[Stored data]
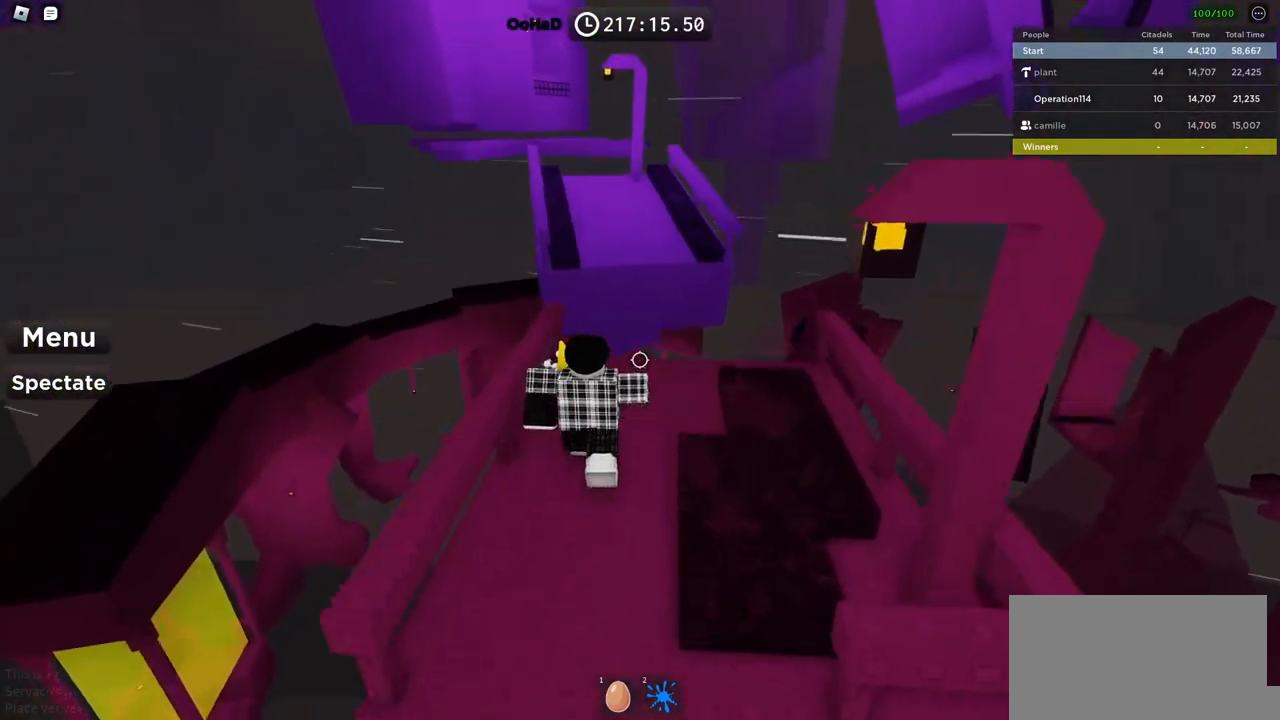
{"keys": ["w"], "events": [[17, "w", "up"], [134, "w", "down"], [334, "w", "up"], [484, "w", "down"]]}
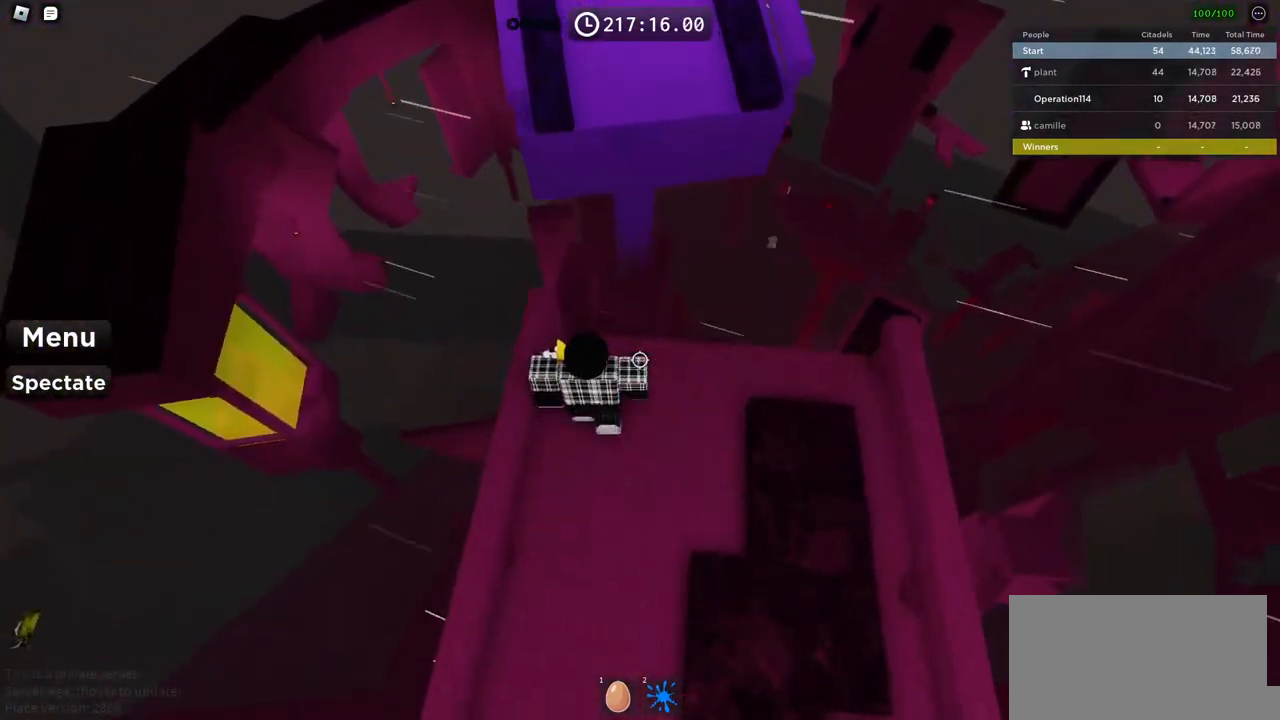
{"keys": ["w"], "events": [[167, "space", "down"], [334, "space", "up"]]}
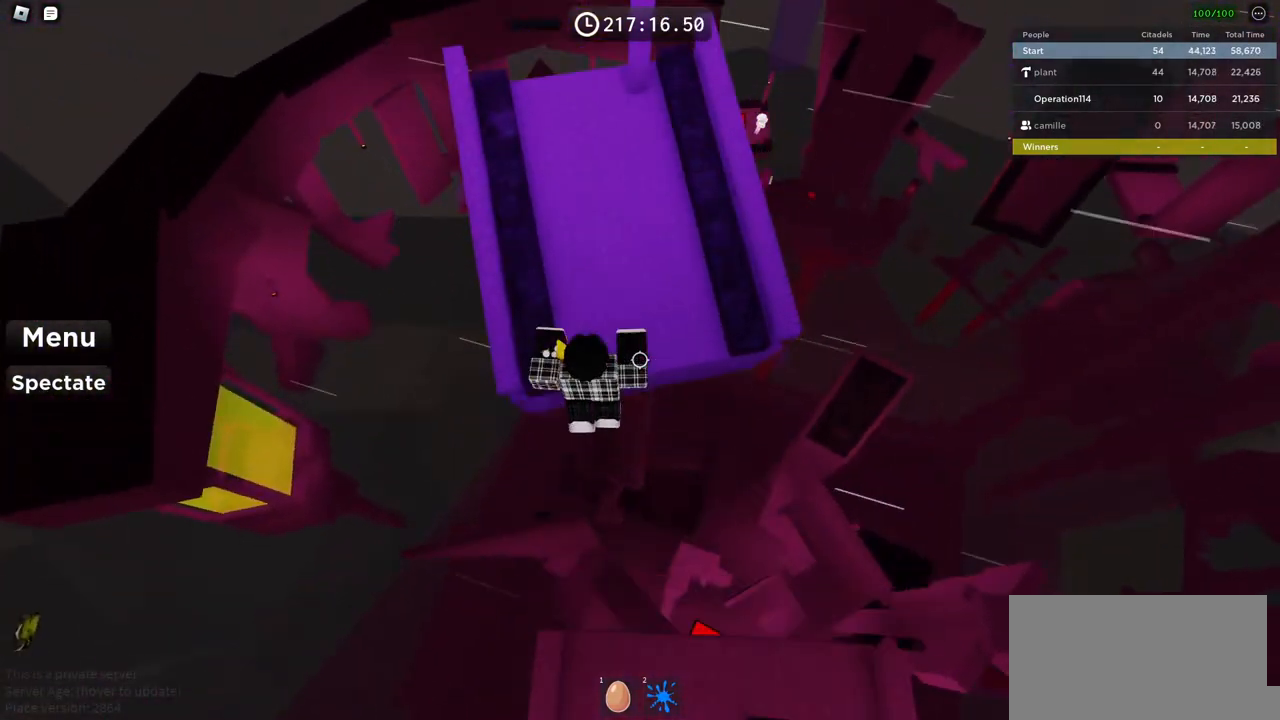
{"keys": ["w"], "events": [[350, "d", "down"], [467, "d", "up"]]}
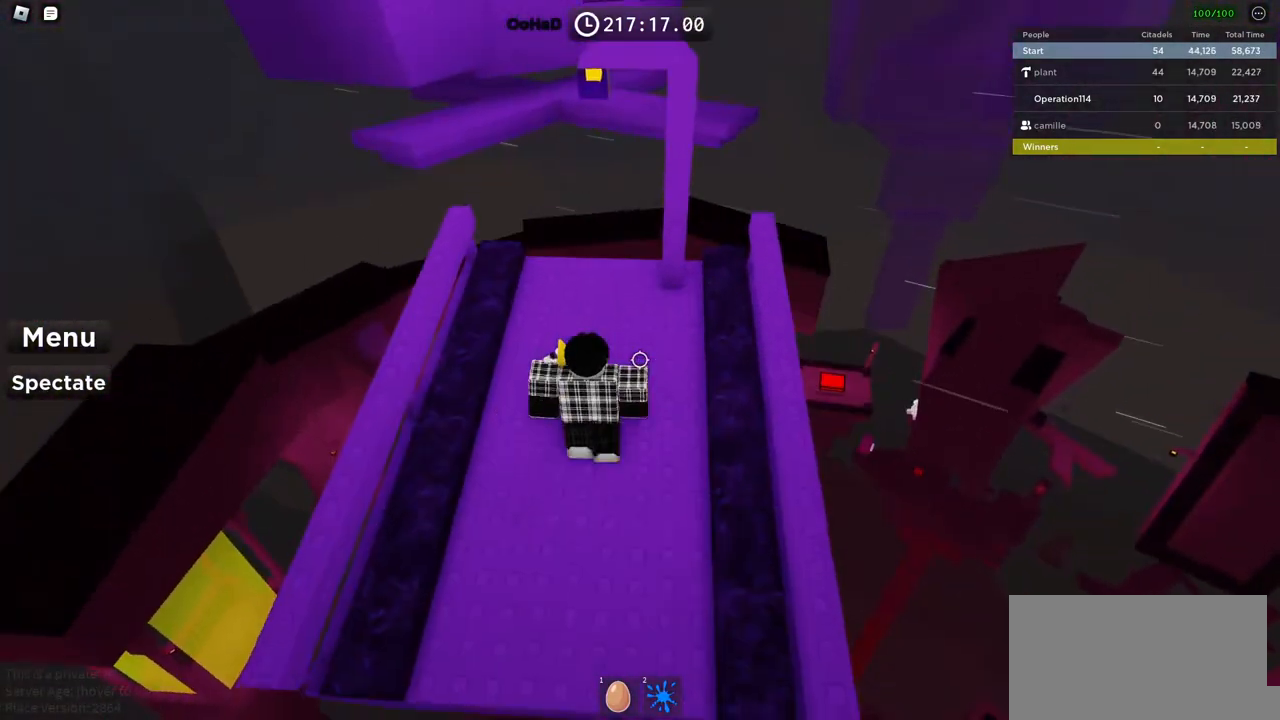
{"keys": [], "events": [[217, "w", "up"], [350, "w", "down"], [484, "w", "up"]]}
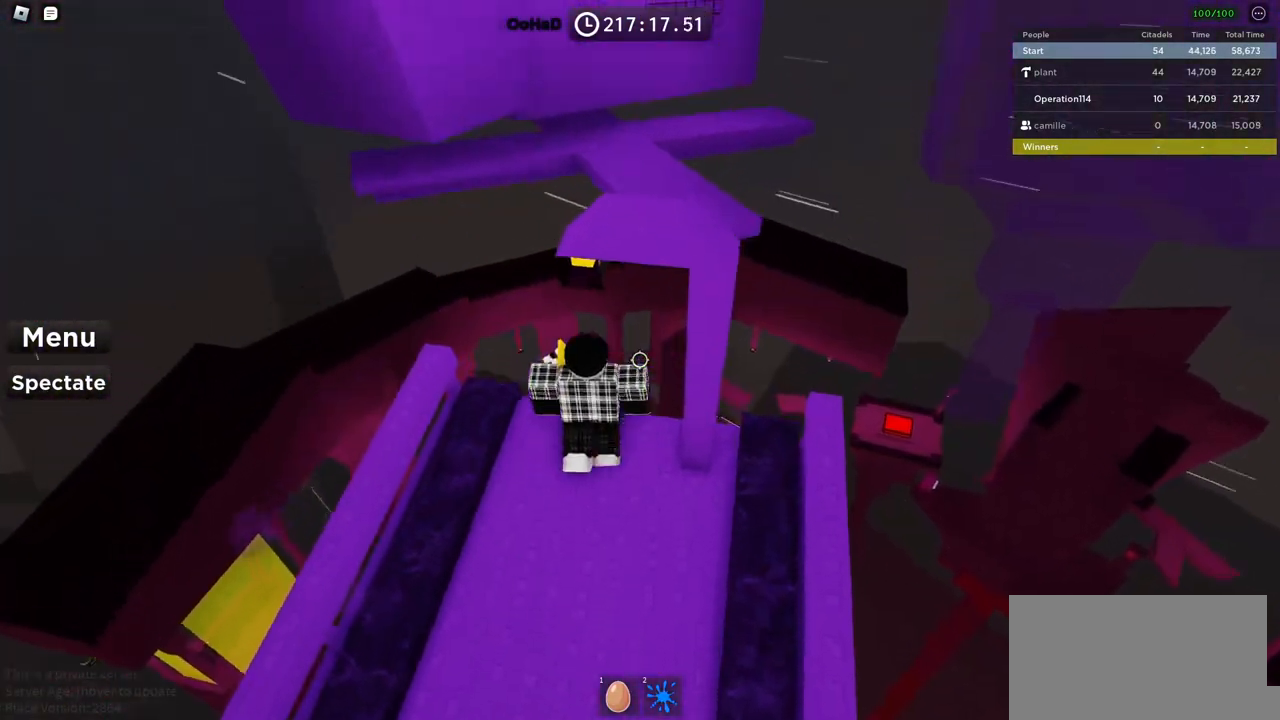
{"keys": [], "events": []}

YOUR TASK
For each line above that includes "down", copy the line.

THE ANSWER
{"keys": ["w"], "events": [[17, "w", "up"], [134, "w", "down"], [334, "w", "up"], [484, "w", "down"]]}
{"keys": ["w"], "events": [[167, "space", "down"], [334, "space", "up"]]}
{"keys": ["w"], "events": [[350, "d", "down"], [467, "d", "up"]]}
{"keys": [], "events": [[217, "w", "up"], [350, "w", "down"], [484, "w", "up"]]}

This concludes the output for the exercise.